This is just wrong!!!
By David Goldstein
WASHINGTON—The Obama administration is considering making veterans use private insurance to pay for treatment of combat and service-related injuries. The plan would be an about-face on what veterans believe is a long-standing pledge to pay for health care costs that result from their military service.
But in a White House meeting Monday, veterans groups apparently failed to persuade President Obama to take the plan off the table.
“Veterans of all generations agree that this proposal is bad for the country and bad for veterans,” said Paul Rieckhoff, executive director of Iraq and Afghanistan Veterans of America. “If the president and the OMB [Office of Management and Budget] want to cut costs, they can start at AIG, not the VA.”
Under current policy, veterans are responsible for health care costs that are unrelated to their military service. Exceptions in some cases can be made for veterans who do not have private insurance or are 100 percent disabled.
The president spoke Monday at the Department of Veterans Affairs to commemorate its 20th anniversary and said he hopes to increase funding by $25 billion over the next five years.
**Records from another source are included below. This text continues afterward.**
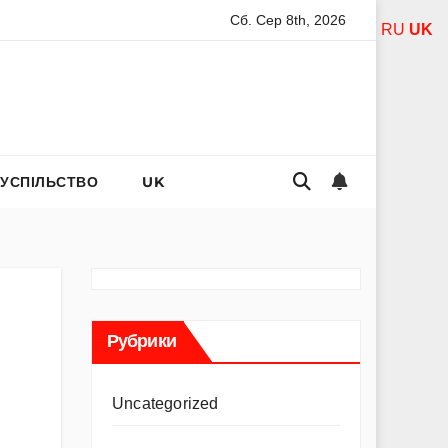
Сб. Сер 8th, 2026
ілонова телеведуча біографія: шлях зірки
Як зателефону
RU
UK
СУСПІЛЬСТВО
UK
Рубрики
Uncategorized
But he said nothing about the plan to bill private insurers for service-related medical care.
Few details about the plan have been available, and a VA spokesman did not provide additional information. But the reaction on Capitol Hill to the idea has been swift and harsh.
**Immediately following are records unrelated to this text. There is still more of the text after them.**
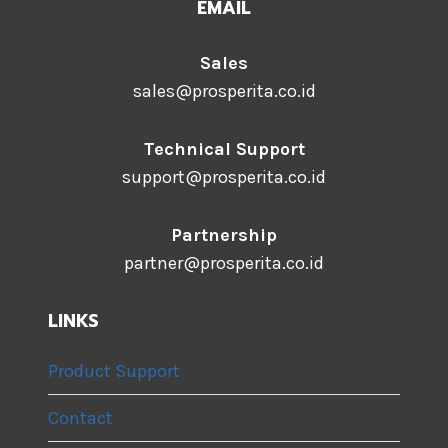
EMAIL
Sales
sales@prosperita.co.id
Technical Support
support@prosperita.co.id
Partnership
partner@prosperita.co.id
LINKS
Product Support
Contact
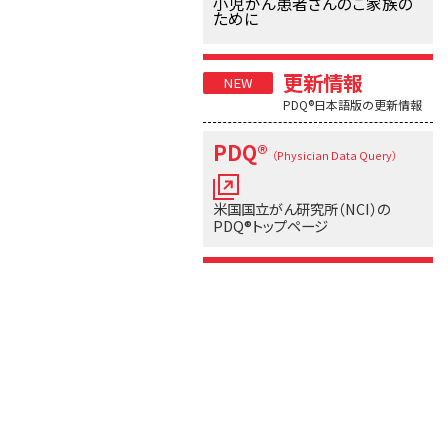
小児がん患者さんのご家族の
ために
更新情報
PDQ®日本語版の更新情報
PDQ®
（Physician Data Query）
米国国立がん研究所（NCI）の
PDQ®トップページ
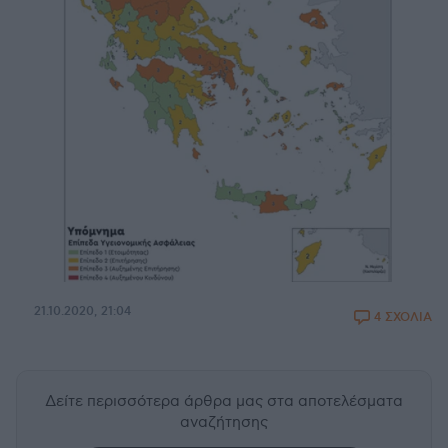
21.10.2020, 21:04
4 ΣΧΟΛΙΑ
Δείτε περισσότερα άρθρα μας
στα αποτελέσματα
αναζήτησης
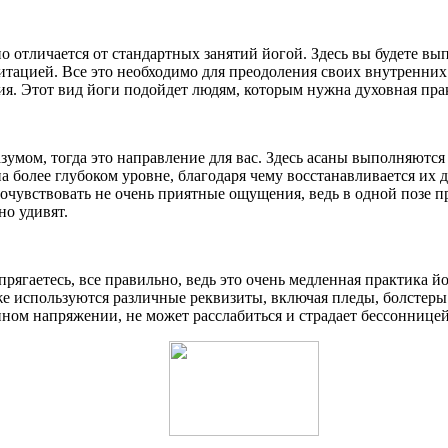
но отличается от стандартных занятий йогой. Здесь вы будете 
итацией. Все это необходимо для преодоления своих внутренни
ия. Этот вид йоги подойдет людям, которым нужна духовная прак
зумом, тогда это направление для вас. Здесь асаны выполняются 
более глубоком уровне, благодаря чему восстанавливается их д
чувствовать не очень приятные ощущения, ведь в одной позе пр
но удивят.
апрягаетесь, все правильно, ведь это очень медленная практика 
же используются различные реквизиты, включая пледы, болстеры 
нном напряжении, не может расслабиться и страдает бессонницей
“Dead on arrival” is how Democratic Sen. Patty Murray of Washington described the idea.
“ . . . when our troops are injured while serving our country, we should take care of those injuries completely,” Murray, a member of the Senate Veterans Affairs Committee, told a hearing last week.
Secretary of Veterans Affairs Eric Shinseki said at the same hearing that the plan was “a consideration.” He also acknowledged that the VA’s proposed budget for next year included it as a way to increase revenue. But he told the committee that “a final decision hasn’t been made yet.”